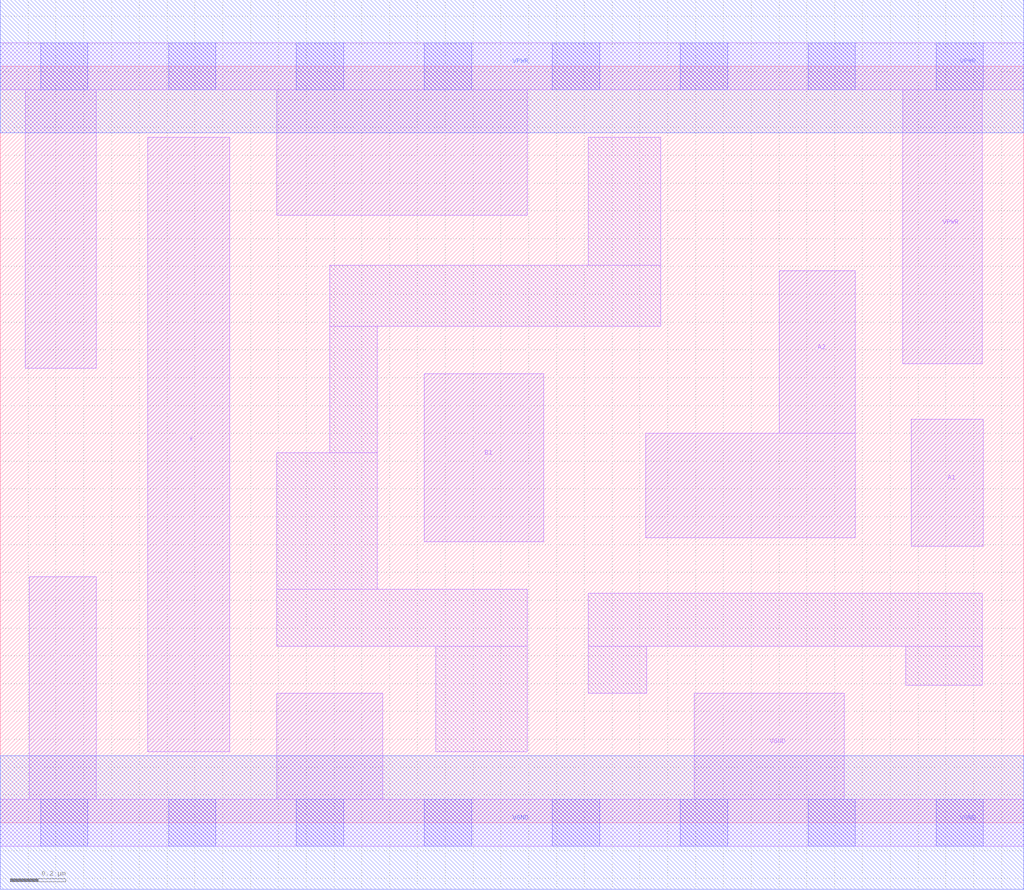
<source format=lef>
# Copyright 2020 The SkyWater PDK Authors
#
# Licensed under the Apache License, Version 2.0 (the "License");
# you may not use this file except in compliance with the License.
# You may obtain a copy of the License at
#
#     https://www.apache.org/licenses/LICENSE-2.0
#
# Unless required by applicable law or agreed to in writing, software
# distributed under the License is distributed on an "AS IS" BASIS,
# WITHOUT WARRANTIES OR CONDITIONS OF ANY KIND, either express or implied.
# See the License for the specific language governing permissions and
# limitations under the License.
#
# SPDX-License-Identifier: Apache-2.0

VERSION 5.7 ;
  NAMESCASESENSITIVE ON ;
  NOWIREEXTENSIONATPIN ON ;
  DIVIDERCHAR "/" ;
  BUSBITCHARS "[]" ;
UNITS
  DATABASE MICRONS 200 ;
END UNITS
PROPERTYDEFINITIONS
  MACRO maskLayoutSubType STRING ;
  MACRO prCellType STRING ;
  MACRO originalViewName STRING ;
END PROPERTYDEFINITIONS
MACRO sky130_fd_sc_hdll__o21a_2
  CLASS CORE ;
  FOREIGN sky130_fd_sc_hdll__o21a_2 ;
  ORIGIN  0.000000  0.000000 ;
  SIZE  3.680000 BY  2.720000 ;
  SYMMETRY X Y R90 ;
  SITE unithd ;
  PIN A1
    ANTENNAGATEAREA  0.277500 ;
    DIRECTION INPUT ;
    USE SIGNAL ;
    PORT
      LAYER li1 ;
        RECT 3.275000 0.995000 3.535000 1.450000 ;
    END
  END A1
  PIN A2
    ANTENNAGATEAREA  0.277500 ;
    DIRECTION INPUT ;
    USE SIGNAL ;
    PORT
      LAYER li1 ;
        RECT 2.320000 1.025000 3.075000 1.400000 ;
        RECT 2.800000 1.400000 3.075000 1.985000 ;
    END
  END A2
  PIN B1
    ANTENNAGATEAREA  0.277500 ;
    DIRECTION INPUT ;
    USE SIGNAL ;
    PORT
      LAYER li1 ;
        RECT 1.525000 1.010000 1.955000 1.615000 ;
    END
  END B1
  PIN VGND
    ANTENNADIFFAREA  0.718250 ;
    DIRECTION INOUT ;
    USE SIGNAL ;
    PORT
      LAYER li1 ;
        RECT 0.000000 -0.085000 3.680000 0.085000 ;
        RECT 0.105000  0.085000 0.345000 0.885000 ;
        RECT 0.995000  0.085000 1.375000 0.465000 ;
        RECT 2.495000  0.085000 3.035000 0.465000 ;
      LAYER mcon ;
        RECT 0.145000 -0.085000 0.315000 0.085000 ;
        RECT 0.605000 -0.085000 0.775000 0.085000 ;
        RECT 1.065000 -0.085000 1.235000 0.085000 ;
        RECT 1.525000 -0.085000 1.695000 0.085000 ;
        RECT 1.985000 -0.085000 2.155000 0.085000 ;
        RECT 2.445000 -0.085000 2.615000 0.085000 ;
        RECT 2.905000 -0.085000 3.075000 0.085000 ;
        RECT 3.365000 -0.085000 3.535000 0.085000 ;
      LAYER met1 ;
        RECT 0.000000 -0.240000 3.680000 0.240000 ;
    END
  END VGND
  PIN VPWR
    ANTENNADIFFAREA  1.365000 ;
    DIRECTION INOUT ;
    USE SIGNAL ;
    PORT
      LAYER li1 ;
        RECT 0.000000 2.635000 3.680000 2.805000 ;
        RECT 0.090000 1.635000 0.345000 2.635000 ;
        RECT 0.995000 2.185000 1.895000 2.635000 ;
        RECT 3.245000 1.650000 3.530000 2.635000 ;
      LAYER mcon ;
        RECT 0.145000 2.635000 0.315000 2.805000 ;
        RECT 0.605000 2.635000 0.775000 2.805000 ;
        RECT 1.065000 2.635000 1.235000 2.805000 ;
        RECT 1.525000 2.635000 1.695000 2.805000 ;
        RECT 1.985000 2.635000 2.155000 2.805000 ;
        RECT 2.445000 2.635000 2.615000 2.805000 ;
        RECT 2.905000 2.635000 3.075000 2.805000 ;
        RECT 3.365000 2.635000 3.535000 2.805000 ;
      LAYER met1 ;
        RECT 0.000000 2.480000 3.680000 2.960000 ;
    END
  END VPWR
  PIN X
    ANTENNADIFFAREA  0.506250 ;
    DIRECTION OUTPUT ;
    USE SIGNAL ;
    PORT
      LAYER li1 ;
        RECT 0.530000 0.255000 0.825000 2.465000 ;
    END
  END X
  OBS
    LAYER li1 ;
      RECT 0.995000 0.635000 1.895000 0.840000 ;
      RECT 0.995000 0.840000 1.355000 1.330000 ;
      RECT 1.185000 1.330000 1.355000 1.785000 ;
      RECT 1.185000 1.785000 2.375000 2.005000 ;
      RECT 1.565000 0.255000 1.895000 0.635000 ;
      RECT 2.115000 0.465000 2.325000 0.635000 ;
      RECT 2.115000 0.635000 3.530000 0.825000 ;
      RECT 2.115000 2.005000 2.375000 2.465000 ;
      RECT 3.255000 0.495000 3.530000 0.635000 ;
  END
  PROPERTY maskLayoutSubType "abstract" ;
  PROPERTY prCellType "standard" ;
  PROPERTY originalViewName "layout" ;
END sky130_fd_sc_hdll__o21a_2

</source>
---
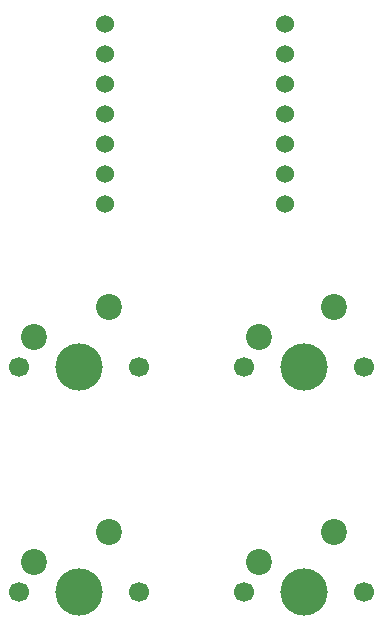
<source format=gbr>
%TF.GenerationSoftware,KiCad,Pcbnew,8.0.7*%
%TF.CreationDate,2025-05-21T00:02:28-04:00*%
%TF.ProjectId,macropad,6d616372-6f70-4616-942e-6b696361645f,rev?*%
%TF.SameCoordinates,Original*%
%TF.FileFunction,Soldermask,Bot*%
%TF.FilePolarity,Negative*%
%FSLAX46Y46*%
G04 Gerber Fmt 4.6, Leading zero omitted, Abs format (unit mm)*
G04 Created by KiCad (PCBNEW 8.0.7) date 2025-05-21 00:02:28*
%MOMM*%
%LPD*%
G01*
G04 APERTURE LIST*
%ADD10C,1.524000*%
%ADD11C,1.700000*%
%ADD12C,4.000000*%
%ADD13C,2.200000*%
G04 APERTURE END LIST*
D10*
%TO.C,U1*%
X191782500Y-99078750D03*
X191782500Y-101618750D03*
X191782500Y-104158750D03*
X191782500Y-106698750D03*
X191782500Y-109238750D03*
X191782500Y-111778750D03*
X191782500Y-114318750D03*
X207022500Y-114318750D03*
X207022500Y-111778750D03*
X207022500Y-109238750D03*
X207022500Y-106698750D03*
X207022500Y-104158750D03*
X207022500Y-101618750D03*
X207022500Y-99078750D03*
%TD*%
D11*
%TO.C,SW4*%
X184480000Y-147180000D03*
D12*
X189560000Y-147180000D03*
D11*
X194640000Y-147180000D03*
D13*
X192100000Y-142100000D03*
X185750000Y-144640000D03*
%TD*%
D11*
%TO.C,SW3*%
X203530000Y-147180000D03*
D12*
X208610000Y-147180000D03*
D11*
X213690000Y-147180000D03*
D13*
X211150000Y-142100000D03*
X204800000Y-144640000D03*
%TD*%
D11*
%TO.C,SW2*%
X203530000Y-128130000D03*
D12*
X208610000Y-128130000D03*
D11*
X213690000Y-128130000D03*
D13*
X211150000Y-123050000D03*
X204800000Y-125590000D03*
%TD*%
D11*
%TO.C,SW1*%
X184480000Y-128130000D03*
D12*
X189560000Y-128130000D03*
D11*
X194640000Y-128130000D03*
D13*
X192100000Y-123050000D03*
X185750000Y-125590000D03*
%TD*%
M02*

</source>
...
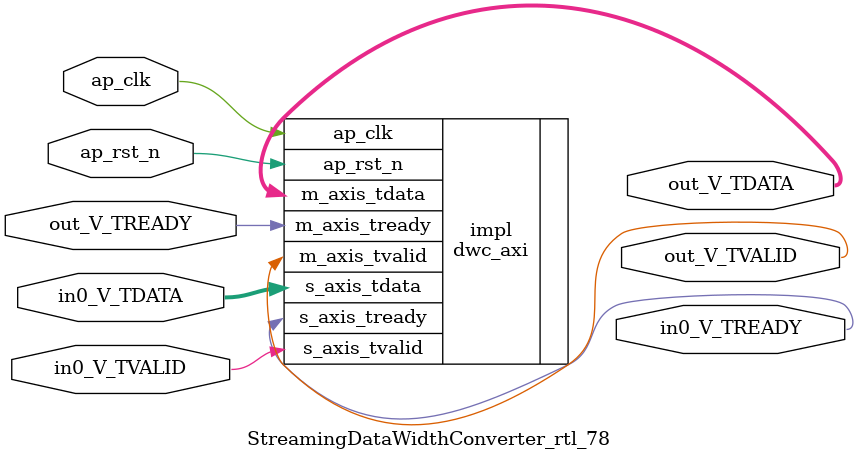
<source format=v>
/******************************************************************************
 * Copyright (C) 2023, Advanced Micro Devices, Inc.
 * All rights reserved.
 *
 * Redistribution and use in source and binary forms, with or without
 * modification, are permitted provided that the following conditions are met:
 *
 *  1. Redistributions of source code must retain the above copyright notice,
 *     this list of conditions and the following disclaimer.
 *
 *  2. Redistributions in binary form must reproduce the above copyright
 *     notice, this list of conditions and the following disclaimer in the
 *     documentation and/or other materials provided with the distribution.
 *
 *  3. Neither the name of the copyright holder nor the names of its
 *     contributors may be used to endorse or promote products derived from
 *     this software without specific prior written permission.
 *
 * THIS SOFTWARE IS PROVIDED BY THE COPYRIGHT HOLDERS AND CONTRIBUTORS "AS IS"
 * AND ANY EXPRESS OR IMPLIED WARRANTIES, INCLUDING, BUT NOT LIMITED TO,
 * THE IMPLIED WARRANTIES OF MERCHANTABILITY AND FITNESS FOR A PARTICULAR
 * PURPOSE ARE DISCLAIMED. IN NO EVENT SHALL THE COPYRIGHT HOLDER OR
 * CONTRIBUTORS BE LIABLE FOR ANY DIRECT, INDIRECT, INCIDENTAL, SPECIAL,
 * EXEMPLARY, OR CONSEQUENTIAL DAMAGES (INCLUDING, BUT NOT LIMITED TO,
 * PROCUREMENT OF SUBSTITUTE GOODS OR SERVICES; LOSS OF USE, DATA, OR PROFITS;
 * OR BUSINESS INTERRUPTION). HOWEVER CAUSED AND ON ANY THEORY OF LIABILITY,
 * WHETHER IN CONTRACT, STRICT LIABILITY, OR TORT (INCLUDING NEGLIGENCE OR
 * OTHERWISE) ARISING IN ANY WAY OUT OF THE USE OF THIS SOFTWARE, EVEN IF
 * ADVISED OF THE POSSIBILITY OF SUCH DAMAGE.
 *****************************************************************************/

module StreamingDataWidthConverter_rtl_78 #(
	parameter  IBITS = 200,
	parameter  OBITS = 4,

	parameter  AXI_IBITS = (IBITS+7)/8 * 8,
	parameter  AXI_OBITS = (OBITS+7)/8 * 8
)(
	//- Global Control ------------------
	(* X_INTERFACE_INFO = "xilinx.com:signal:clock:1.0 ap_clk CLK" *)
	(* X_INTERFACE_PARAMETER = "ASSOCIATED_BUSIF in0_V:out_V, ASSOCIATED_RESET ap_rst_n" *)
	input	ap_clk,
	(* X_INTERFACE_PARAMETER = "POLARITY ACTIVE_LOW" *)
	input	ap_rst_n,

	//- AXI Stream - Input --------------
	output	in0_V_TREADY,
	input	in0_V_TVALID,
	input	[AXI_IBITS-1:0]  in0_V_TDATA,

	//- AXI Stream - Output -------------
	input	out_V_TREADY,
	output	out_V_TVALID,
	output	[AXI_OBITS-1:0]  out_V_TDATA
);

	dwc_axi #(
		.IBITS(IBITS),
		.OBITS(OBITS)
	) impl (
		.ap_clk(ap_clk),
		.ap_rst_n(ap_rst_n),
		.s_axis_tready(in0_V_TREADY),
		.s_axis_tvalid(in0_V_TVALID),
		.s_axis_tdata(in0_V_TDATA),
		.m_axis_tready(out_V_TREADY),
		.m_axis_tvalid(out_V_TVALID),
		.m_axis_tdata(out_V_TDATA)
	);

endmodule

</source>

Problem description ->
If a line of the listing contains the string "above", count it; then report the total alone.

Task result ->
2